Canvas hack: Company pays criminals to delete students' stolen data

The recent cyber-attack on Instructure's Canvas software has significantly disrupted education at approximately 9,000 institutions across the US, Canada, Australia, and the UK. The attack involved the theft of 3.5 terabytes of sensitive student and university data, which the hacker group Shiny Hunters threatened to publish unless a ransom was paid. Instructure opted to pay the ransom to avoid further exposure of personal information, despite warnings from law enforcement that such payments can encourage future attacks and do not guarantee the deletion of stolen data. The incident has raised concerns about the safety of educational technology and the impact of cybercrime on students' academic experiences, particularly during critical exam periods. Students reported confusion and distress as exams were interrupted or postponed due to the breach, illustrating the direct consequences of cyber risks in educational environments.
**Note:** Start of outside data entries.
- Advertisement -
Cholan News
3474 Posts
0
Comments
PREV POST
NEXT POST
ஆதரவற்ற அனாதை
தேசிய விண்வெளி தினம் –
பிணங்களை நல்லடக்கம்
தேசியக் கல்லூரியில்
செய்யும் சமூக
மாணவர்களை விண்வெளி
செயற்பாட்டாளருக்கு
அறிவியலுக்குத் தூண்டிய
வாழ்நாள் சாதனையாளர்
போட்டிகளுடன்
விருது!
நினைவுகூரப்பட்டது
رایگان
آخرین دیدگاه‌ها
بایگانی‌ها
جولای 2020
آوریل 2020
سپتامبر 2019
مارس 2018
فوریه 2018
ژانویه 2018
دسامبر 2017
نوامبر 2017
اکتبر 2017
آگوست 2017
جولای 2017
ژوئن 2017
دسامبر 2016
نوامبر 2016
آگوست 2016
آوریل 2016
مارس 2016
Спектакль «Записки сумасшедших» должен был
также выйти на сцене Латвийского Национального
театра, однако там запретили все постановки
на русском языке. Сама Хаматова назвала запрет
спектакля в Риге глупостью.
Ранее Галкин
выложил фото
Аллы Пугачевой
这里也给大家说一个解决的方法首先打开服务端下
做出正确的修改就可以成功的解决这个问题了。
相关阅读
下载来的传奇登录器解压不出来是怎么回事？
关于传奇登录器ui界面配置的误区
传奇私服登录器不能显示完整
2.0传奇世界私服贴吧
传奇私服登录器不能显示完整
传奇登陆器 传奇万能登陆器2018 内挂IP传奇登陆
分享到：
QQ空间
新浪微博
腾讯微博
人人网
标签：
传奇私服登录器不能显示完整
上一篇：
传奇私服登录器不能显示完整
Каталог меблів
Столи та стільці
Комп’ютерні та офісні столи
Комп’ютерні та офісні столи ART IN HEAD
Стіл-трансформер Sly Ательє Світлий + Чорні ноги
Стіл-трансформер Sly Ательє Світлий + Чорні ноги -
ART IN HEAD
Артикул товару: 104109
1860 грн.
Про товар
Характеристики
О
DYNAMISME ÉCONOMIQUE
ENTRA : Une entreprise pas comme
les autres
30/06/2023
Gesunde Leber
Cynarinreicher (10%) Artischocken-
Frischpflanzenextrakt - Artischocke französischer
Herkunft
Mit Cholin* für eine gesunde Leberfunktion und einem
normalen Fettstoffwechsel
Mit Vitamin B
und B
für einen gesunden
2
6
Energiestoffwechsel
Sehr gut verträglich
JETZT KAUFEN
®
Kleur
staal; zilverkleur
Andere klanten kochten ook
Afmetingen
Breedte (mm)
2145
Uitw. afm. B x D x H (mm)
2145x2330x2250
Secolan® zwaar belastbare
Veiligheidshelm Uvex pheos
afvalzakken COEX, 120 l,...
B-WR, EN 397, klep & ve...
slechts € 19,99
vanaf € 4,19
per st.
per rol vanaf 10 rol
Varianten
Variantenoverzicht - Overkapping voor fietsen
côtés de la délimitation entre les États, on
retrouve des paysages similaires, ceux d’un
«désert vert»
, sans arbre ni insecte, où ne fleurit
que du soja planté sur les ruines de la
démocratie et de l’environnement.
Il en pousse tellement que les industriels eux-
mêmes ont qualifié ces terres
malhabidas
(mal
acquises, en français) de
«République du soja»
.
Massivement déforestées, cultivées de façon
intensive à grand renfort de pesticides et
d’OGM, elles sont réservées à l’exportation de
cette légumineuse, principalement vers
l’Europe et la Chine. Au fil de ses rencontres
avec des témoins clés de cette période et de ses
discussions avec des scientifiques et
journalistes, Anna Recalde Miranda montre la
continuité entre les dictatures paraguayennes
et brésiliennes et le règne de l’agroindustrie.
This situation highlights the urgent need for robust cybersecurity measures and ethical considerations surrounding the payment of ransoms in cyber incidents.

Why This Matters

This article is significant as it underscores the vulnerabilities of educational technology to cyber threats. The disruption of academic processes and potential exposure of sensitive student data can have far-reaching consequences for students and institutions alike. Understanding these risks is crucial as reliance on digital platforms continues to grow in education, emphasizing the need for enhanced security measures and ethical policies in responding to cyber threats.